Approach to Developing a Treatment
The HALOS trial is an early Phase 1/2 trial designed to answer the question of whether ION582 is safe and tolerable in patients with Angelman syndrome. The trial consists of two parts: the Multiple Ascending Dose (MAD) portion and the long-term extension. The MAD portion looks at different dose levels and dosing intervals in different age groups to assess safety and tolerability. The long-term extension provides additional data on safety and starts to evaluate the clinical impact of the compound.
About ION582
ION582 is a two prime mo antisense oligonucleotide (ASO) designed to stop the silencing mechanism on the paternal UBE3A gene in the brain. This allows the gene to produce UBE3A protein, which is important for correcting Angelman syndrome. The compound was chosen based on its safety and tolerability observed in animal studies. It is a two prime mo ASO, which has greater potency for reducing the target RNA and greater tolerability in CNS disorders.
Preliminary Findings
Dr. Crean shared some preliminary findings from the HALOS trial. The compound has been well tolerated at all dose levels tested so far, with no concerning safety trends observed. Adverse events reported during the trial have been consistent with the symptoms associated with Angelman syndrome. Laboratory assessments have shown no safety signals. EEG data has indicated a reduction in delta activity and an increase in theta activity, suggesting improvements in brain activity. Clinical measures, such as the Clinical Global Impression of Change (CGI) and the Bayley assessment, have shown some level of improvement in a majority of patients.
Next Steps
The primary goal moving forward is to complete the data accrual in the HALOS trial and analyze the data from the MAD portion. The final data cut and readout are expected to occur around mid-2024. Participants will continue in the trial’s long-term extension phase to provide additional data on safety and clinical benefits. Collaboration with other industry sponsors and analysis of natural history study data will also continue.

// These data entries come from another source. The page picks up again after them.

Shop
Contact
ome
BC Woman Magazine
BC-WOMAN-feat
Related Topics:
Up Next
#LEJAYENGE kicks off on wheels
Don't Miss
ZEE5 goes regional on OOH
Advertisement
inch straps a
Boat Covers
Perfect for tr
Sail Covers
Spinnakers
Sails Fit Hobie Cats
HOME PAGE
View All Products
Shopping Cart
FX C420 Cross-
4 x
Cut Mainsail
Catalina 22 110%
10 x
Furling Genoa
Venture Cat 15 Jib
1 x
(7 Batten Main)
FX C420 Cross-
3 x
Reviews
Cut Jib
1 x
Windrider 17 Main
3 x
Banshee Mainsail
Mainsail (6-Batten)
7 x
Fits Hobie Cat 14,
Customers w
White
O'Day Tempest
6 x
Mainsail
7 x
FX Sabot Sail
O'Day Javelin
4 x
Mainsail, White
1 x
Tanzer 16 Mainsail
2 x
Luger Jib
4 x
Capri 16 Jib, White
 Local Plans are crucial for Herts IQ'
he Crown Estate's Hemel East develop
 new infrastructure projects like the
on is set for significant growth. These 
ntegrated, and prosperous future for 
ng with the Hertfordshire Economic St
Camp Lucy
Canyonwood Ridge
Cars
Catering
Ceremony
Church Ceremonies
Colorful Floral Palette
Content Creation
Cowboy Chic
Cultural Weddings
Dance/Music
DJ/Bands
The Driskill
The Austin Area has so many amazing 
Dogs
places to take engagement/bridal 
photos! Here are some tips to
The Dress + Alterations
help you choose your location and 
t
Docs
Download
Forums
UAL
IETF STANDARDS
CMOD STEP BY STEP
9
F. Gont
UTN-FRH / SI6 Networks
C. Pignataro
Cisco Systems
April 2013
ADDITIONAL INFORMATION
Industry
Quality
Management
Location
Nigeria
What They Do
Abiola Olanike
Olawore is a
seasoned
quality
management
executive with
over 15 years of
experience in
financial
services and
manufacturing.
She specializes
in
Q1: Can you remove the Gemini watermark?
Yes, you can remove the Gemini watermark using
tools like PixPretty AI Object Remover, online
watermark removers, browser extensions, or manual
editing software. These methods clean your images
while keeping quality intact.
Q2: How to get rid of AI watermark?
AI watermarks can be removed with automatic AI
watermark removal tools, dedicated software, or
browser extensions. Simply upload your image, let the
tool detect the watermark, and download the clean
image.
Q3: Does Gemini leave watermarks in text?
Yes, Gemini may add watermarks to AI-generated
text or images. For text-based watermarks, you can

Acknowledgements and Questions
Dr. Crean expressed gratitude to the HALOS participants and study sites for their commitment and partnership. She also addressed questions from the audience, including the consideration of age and genotype in data analysis and the inclusion of new territories in future trials.
In conclusion, the HALOS trial has made significant progress, and the preliminary findings are encouraging. The focus now is on completing the trial, analyzing the data, and planning for future stages of development.